Collected data below:

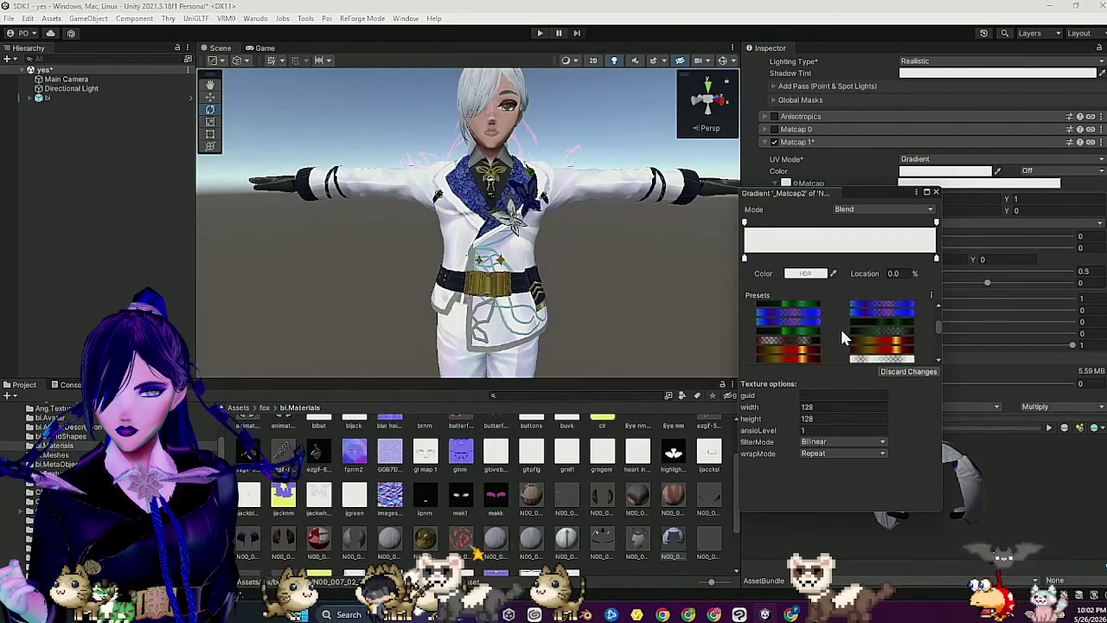
left_click(876, 308)
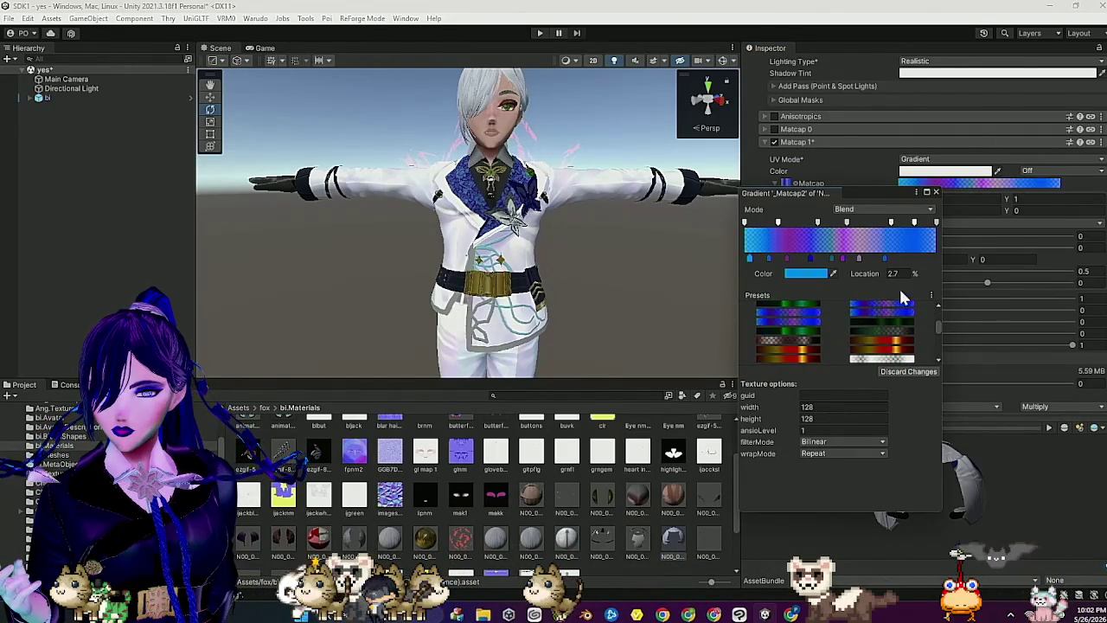
left_click(938, 192)
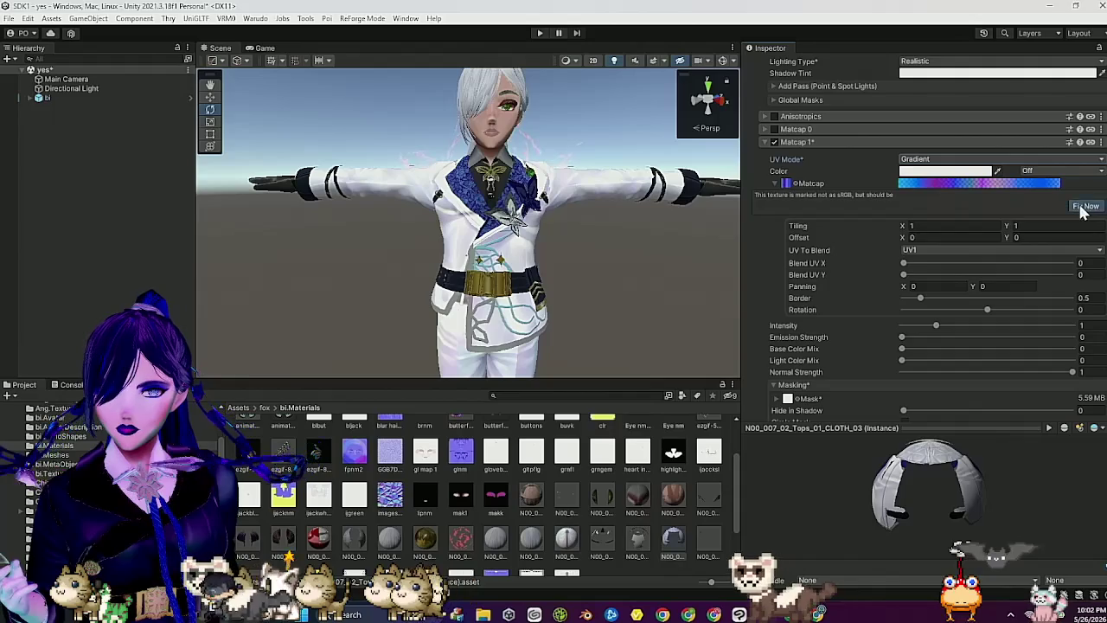
scroll(930, 287, "down", 5)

End of Collected data.

--- Required work ---
Excluding pictures, reproduce the listing above exactly as it stands.

--- Your response ---
left_click(876, 308)
left_click(938, 192)
scroll(930, 287, "down", 5)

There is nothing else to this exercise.